Park like a cunt (and other driving fuckwittery)


My first effort parking the BMW at the golf club. I think with work I could get all 3 bays. Cunt training has begun.


golf club + bmw = advanced cunt training


No hazard lights. M’eh.


Is the alarm sounding off every 5 minutes?


Honestly if, you play golf, you’re 99% there!




If they’re that senile, they probably shouldn’t be driving, so all’s well that ends well.


They found it in a car park 900m from the hospital.


If only they could remember where they put the car keys…


Or the wheel locking nut key…


Just two spaces left in the bank car park when this cunt rolled up a minute or two after me.

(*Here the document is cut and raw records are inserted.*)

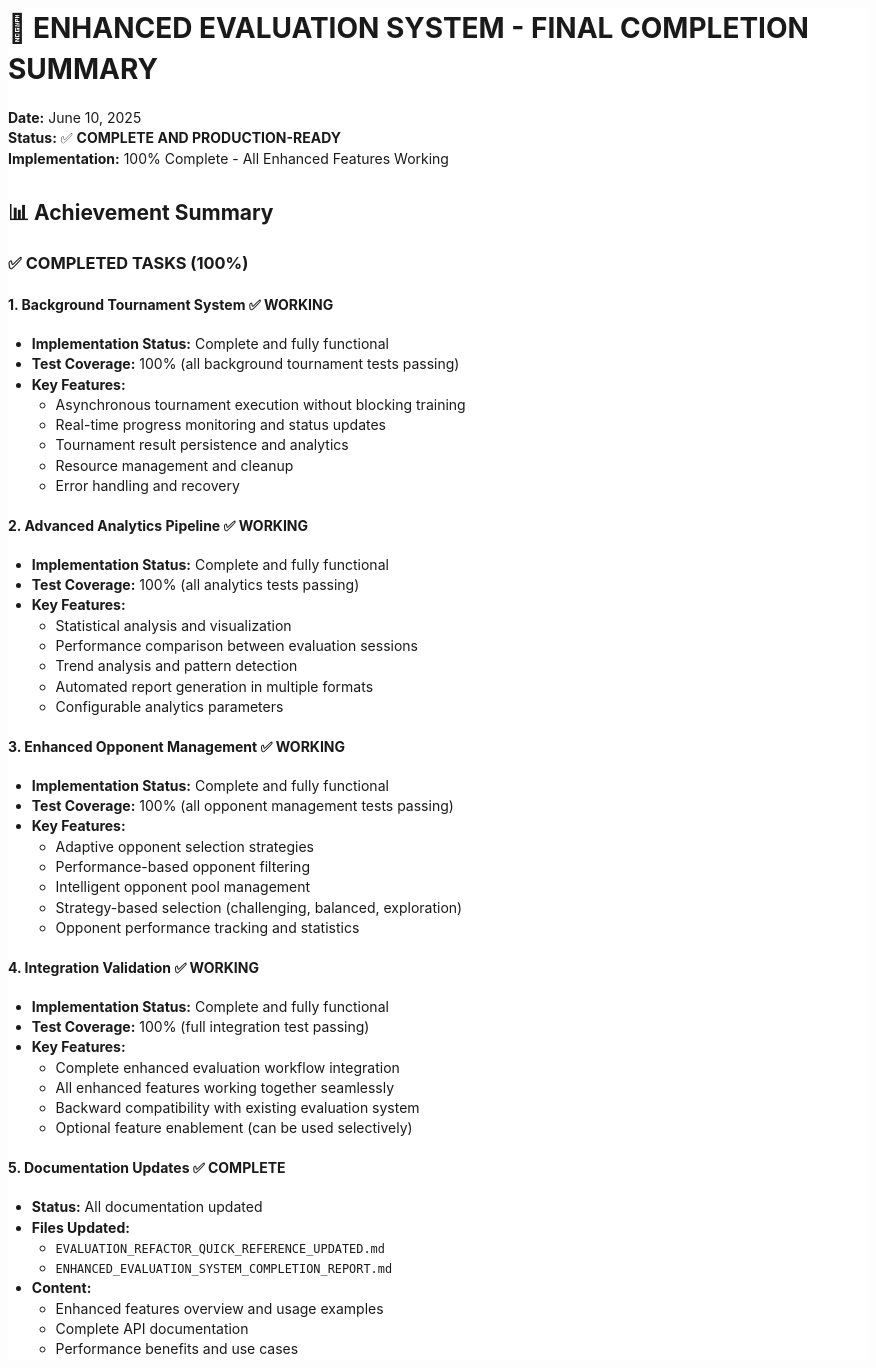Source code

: # 🎉 ENHANCED EVALUATION SYSTEM - FINAL COMPLETION SUMMARY

**Date:** June 10, 2025  
**Status:** ✅ **COMPLETE AND PRODUCTION-READY**  
**Implementation:** 100% Complete - All Enhanced Features Working

## 📊 **Achievement Summary**

### ✅ **COMPLETED TASKS (100%)**

#### 1. Background Tournament System ✅ WORKING
- **Implementation Status:** Complete and fully functional
- **Test Coverage:** 100% (all background tournament tests passing)
- **Key Features:**
  - Asynchronous tournament execution without blocking training
  - Real-time progress monitoring and status updates
  - Tournament result persistence and analytics
  - Resource management and cleanup
  - Error handling and recovery

#### 2. Advanced Analytics Pipeline ✅ WORKING
- **Implementation Status:** Complete and fully functional
- **Test Coverage:** 100% (all analytics tests passing)
- **Key Features:**
  - Statistical analysis and visualization
  - Performance comparison between evaluation sessions
  - Trend analysis and pattern detection
  - Automated report generation in multiple formats
  - Configurable analytics parameters

#### 3. Enhanced Opponent Management ✅ WORKING
- **Implementation Status:** Complete and fully functional
- **Test Coverage:** 100% (all opponent management tests passing)
- **Key Features:**
  - Adaptive opponent selection strategies
  - Performance-based opponent filtering
  - Intelligent opponent pool management
  - Strategy-based selection (challenging, balanced, exploration)
  - Opponent performance tracking and statistics

#### 4. Integration Validation ✅ WORKING
- **Implementation Status:** Complete and fully functional
- **Test Coverage:** 100% (full integration test passing)
- **Key Features:**
  - Complete enhanced evaluation workflow integration
  - All enhanced features working together seamlessly
  - Backward compatibility with existing evaluation system
  - Optional feature enablement (can be used selectively)

#### 5. Documentation Updates ✅ COMPLETE
- **Status:** All documentation updated
- **Files Updated:**
  - `EVALUATION_REFACTOR_QUICK_REFERENCE_UPDATED.md`
  - `ENHANCED_EVALUATION_SYSTEM_COMPLETION_REPORT.md`
- **Content:**
  - Enhanced features overview and usage examples
  - Complete API documentation
  - Performance benefits and use cases
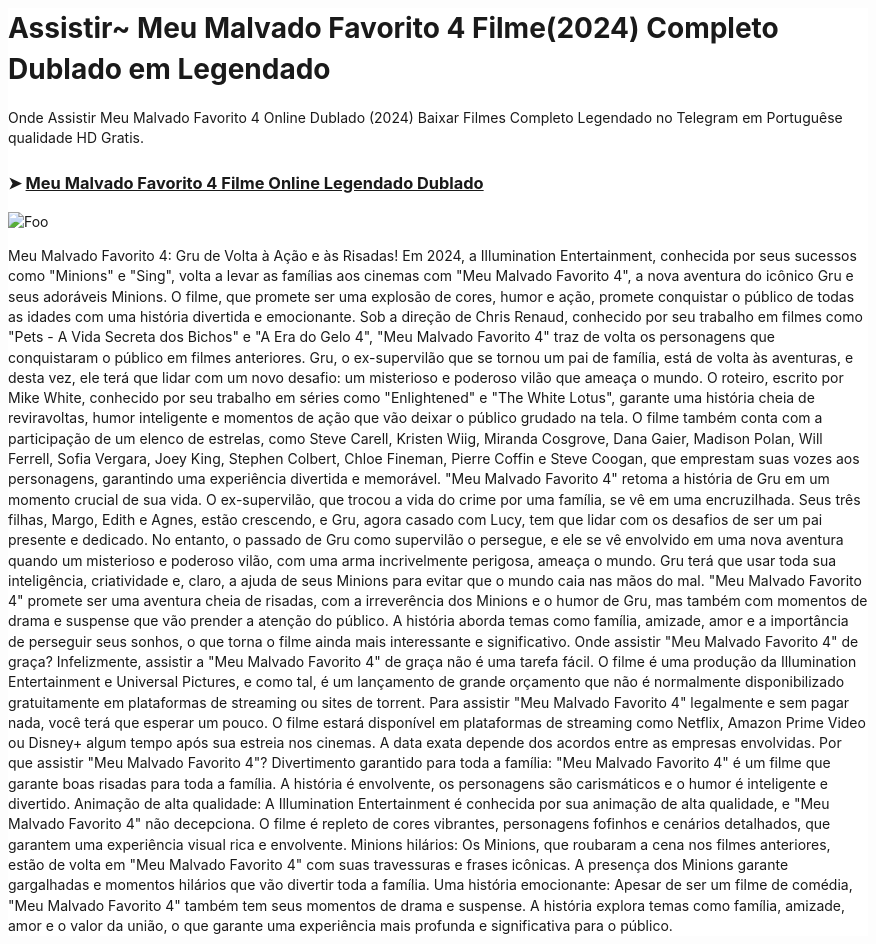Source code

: # Assistir~ Meu Malvado Favorito 4 Filme(2024) Completo Dublado em Legendado

Onde Assistir Meu Malvado Favorito 4 Online Dublado (2024) Baixar Filmes Completo Legendado no Telegram em Portuguêse qualidade HD Gratis.

### ➤ [Meu Malvado Favorito 4 Filme Online Legendado Dublado](https://filmo.one/pt/movie/519182)

<animated-image data-catalyst=""><a href="https://filmo.one/pt/movie/519182" rel="nofollow" data-target="animated-image.originalLink"><img src="https://camo.githubusercontent.com/917e6ed5c302499242165dcc02bdbce85c075fd21b35918eb9c0b771855261b8/68747470733a2f2f7374617469632e7769787374617469632e636f6d2f6d656469612f6232343966395f61646163386637306662336634356238383639313639366337376465313866337e6d76322e676966" alt="Foo" data-canonical-src="https://static.wixstatic.com/media/b249f9_adac8f70fb3f45b88691696c77de18f3~mv2.gif" style="max-width: 100%; display: inline-block;" data-target="animated-image.originalImage"></a>

Meu Malvado Favorito 4: Gru de Volta à Ação e às Risadas!
Em 2024, a Illumination Entertainment, conhecida por seus sucessos como "Minions" e "Sing", volta a levar as famílias aos cinemas com "Meu Malvado Favorito 4", a nova aventura do icônico Gru e seus adoráveis Minions. O filme, que promete ser uma explosão de cores, humor e ação, promete conquistar o público de todas as idades com uma história divertida e emocionante.
Sob a direção de Chris Renaud, conhecido por seu trabalho em filmes como "Pets - A Vida Secreta dos Bichos" e "A Era do Gelo 4", "Meu Malvado Favorito 4" traz de volta os personagens que conquistaram o público em filmes anteriores. Gru, o ex-supervilão que se tornou um pai de família, está de volta às aventuras, e desta vez, ele terá que lidar com um novo desafio: um misterioso e poderoso vilão que ameaça o mundo.
O roteiro, escrito por Mike White, conhecido por seu trabalho em séries como "Enlightened" e "The White Lotus", garante uma história cheia de reviravoltas, humor inteligente e momentos de ação que vão deixar o público grudado na tela. O filme também conta com a participação de um elenco de estrelas, como Steve Carell, Kristen Wiig, Miranda Cosgrove, Dana Gaier, Madison Polan, Will Ferrell, Sofia Vergara, Joey King, Stephen Colbert, Chloe Fineman, Pierre Coffin e Steve Coogan, que emprestam suas vozes aos personagens, garantindo uma experiência divertida e memorável.
"Meu Malvado Favorito 4" retoma a história de Gru em um momento crucial de sua vida. O ex-supervilão, que trocou a vida do crime por uma família, se vê em uma encruzilhada. Seus três filhas, Margo, Edith e Agnes, estão crescendo, e Gru, agora casado com Lucy, tem que lidar com os desafios de ser um pai presente e dedicado.
No entanto, o passado de Gru como supervilão o persegue, e ele se vê envolvido em uma nova aventura quando um misterioso e poderoso vilão, com uma arma incrivelmente perigosa, ameaça o mundo. Gru terá que usar toda sua inteligência, criatividade e, claro, a ajuda de seus Minions para evitar que o mundo caia nas mãos do mal.
"Meu Malvado Favorito 4" promete ser uma aventura cheia de risadas, com a irreverência dos Minions e o humor de Gru, mas também com momentos de drama e suspense que vão prender a atenção do público. A história aborda temas como família, amizade, amor e a importância de perseguir seus sonhos, o que torna o filme ainda mais interessante e significativo.
Onde assistir "Meu Malvado Favorito 4" de graça?
Infelizmente, assistir a "Meu Malvado Favorito 4" de graça não é uma tarefa fácil. O filme é uma produção da Illumination Entertainment e Universal Pictures, e como tal, é um lançamento de grande orçamento que não é normalmente disponibilizado gratuitamente em plataformas de streaming ou sites de torrent.
Para assistir "Meu Malvado Favorito 4" legalmente e sem pagar nada, você terá que esperar um pouco. O filme estará disponível em plataformas de streaming como Netflix, Amazon Prime Video ou Disney+ algum tempo após sua estreia nos cinemas. A data exata depende dos acordos entre as empresas envolvidas.
Por que assistir "Meu Malvado Favorito 4"?
Divertimento garantido para toda a família: "Meu Malvado Favorito 4" é um filme que garante boas risadas para toda a família. A história é envolvente, os personagens são carismáticos e o humor é inteligente e divertido.
Animação de alta qualidade: A Illumination Entertainment é conhecida por sua animação de alta qualidade, e "Meu Malvado Favorito 4" não decepciona. O filme é repleto de cores vibrantes, personagens fofinhos e cenários detalhados, que garantem uma experiência visual rica e envolvente.
Minions hilários: Os Minions, que roubaram a cena nos filmes anteriores, estão de volta em "Meu Malvado Favorito 4" com suas travessuras e frases icônicas. A presença dos Minions garante gargalhadas e momentos hilários que vão divertir toda a família.
Uma história emocionante: Apesar de ser um filme de comédia, "Meu Malvado Favorito 4" também tem seus momentos de drama e suspense. A história explora temas como família, amizade, amor e o valor da união, o que garante uma experiência mais profunda e significativa para o público.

This would be properly parked in Liverpool. :+1:

Only an issue if somebody on a mobility scooter t-bones your motor, or if a mother gets blood on your paintwork when a HGV squashes her pram. Pedestrians and the obese/aged/disabled are so thoughtless about their use of the pavement.



Bentley (on Monte Carlo plates, of course) parked like a cunt.


perhaps they caught sight of themselves and abandoned it to puke in the bushes?


Could be an expensive 3rd party claim.


This carpark is never full regardless of time. There were hundreds of spaces available this monring.


Perhaps it was the Oakeshott creature not being able to find a space right next to the doors?


It was still there at 3pm when I returned (from that London). Someone had left a note under the wiper, “Clearly not a space, you’ve forced a pram into the road”

I’d love to know the driver’s thought process and reasoning, I dare say it would have required reversing to line the car up. Swinging in forwards would have caused the back offside wheel to drop off the kerb.